Ein kleiner Impuls für dich
Vielleicht magst du es ausprobieren: Schließe für einen Moment die Augen, spüre deinen Atem. Stell dir vor, deine Gedanken sind wie Wolken am Himmel. Du sitzt darunter, fest verwurzelt auf der Erde. Alles darf da sein – und gleichzeitig bist du frei.

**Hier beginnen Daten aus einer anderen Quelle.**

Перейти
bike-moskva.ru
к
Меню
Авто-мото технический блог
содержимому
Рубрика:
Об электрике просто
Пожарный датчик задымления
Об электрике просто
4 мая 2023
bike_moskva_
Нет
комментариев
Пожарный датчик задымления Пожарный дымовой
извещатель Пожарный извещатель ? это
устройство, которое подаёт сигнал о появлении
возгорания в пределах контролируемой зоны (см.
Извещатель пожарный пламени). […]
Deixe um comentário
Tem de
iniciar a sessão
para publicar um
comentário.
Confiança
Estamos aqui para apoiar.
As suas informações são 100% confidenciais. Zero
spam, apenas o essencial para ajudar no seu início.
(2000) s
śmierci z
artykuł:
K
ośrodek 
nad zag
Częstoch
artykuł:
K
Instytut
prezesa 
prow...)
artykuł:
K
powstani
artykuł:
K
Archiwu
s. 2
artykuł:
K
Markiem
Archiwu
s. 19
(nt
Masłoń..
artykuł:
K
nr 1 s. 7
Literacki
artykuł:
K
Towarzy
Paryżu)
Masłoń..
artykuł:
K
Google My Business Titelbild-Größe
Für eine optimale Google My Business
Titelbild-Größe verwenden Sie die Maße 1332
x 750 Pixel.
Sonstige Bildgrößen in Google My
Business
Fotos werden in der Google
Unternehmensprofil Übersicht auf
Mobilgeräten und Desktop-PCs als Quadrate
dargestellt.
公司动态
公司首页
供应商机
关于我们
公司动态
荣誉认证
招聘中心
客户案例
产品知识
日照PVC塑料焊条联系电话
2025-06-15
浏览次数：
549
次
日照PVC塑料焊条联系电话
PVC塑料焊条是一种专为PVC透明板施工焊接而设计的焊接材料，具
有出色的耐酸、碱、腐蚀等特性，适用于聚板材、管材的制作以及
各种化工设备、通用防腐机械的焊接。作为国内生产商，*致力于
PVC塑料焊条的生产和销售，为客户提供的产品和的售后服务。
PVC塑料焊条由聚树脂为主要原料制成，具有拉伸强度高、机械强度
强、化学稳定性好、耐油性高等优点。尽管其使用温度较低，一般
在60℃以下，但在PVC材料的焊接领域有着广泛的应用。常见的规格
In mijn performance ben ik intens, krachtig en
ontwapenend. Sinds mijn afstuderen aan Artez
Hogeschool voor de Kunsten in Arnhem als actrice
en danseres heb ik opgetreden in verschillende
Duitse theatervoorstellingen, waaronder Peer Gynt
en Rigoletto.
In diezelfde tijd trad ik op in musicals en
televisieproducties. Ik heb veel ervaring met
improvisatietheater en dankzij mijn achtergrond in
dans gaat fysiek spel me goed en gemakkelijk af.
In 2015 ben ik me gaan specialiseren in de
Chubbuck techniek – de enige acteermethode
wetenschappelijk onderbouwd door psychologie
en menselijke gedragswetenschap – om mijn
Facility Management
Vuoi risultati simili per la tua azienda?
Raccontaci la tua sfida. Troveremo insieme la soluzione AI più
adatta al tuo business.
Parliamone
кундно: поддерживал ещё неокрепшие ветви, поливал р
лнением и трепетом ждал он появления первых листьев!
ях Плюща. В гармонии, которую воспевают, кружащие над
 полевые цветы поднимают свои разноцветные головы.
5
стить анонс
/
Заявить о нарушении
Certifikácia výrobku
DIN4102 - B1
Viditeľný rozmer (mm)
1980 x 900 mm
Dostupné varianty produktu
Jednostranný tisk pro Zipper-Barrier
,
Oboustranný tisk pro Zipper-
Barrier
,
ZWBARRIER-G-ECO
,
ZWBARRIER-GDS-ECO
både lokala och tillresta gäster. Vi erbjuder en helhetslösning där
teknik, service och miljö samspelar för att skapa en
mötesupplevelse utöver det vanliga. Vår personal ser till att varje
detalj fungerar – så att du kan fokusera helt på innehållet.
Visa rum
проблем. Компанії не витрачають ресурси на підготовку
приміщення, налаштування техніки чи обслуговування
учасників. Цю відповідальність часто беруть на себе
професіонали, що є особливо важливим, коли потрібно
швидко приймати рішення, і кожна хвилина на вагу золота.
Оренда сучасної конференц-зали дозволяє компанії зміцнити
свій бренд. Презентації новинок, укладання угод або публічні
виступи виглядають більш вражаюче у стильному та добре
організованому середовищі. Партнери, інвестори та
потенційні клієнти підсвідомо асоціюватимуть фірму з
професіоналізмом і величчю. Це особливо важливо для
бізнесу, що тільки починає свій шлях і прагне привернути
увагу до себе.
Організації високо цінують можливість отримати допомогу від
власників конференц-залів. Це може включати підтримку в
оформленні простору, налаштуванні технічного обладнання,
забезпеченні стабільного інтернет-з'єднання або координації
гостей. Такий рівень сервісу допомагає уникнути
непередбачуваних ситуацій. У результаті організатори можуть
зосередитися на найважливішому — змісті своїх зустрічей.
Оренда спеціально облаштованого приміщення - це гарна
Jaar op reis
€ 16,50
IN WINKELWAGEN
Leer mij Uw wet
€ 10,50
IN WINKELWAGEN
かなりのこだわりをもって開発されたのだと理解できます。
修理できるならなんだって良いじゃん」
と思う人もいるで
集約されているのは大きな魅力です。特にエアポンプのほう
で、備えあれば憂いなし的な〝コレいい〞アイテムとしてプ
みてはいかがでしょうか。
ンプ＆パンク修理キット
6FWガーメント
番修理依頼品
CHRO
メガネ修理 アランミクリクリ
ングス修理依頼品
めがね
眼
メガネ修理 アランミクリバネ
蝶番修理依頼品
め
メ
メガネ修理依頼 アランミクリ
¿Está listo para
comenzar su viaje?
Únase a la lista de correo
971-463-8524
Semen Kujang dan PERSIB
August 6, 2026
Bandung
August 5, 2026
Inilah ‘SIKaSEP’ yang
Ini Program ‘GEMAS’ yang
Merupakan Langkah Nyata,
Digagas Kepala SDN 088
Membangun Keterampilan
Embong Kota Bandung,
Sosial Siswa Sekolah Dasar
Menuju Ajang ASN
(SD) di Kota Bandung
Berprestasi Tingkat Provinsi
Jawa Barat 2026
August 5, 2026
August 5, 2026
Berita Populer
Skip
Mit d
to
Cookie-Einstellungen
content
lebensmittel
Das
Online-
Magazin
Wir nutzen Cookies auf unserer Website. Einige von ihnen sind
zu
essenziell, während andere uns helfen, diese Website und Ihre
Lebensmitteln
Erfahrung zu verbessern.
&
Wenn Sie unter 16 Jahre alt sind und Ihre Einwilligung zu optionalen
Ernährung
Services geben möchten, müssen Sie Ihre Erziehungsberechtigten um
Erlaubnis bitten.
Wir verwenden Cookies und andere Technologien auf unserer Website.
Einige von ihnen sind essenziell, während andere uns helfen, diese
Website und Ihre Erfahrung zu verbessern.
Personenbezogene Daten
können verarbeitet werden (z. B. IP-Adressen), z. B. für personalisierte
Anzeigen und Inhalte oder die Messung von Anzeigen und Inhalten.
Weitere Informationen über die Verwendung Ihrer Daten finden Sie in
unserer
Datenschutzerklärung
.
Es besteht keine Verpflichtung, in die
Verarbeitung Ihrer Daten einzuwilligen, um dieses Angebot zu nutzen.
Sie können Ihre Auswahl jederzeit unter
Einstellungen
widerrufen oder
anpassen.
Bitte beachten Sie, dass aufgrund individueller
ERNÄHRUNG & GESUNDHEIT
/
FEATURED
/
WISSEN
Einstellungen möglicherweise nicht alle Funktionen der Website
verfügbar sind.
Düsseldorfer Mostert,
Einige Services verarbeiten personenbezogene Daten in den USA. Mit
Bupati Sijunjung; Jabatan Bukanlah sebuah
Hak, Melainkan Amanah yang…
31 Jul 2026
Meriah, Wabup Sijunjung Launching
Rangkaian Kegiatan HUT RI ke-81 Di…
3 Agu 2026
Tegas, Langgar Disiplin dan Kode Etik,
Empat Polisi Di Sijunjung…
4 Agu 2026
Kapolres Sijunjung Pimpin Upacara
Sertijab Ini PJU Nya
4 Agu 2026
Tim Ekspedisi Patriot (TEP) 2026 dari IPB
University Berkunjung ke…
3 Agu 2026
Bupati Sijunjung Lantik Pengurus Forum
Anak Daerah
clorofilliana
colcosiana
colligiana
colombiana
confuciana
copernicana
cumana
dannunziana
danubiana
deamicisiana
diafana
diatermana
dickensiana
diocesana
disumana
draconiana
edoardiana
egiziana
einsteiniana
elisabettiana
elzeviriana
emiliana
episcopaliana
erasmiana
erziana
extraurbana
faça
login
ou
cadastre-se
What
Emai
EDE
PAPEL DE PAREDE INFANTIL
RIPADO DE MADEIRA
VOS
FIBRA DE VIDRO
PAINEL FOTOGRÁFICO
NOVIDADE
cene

Das ist kein magischer Trick, der sofort alles verändert. Aber es ist wie ein leises Zurückfinden zu sich selbst. Immer wieder.
Persönliche Schleife
Ich erlebe das gerade ganz stark hier auf der Kur. Vollgepackte Tage sind leichter, weil der Kopf beschäftigt ist – doch die eigentliche Übung beginnt in den Lücken dazwischen. In diesen ruhigen Momenten meldet sich der Verstand sofort: „Du musst doch noch…“, „Du solltest eigentlich…“. Früher wäre ich diesen Stimmen automatisch gefolgt. Jetzt versuche ich, sie zu erkennen und leiser zu drehen. Manchmal gelingt es, manchmal nicht – und das ist völlig in Ordnung.
Was ich spüre: In dem Moment, in dem ich einen negativen Gedanken erkenne und bewusst durch einen sanfteren ersetze, wird es leichter. Dann darf der Tag einfach sein, und ich auch.
Und vielleicht ist genau das die eigentliche Einladung: Frieden beginnt nicht erst, wenn alles perfekt ist. Sondern genau hier, mitten im ganz normalen Chaos des Lebens – wenn wir uns erlauben, nicht jeder Wolke hinterherzulaufen.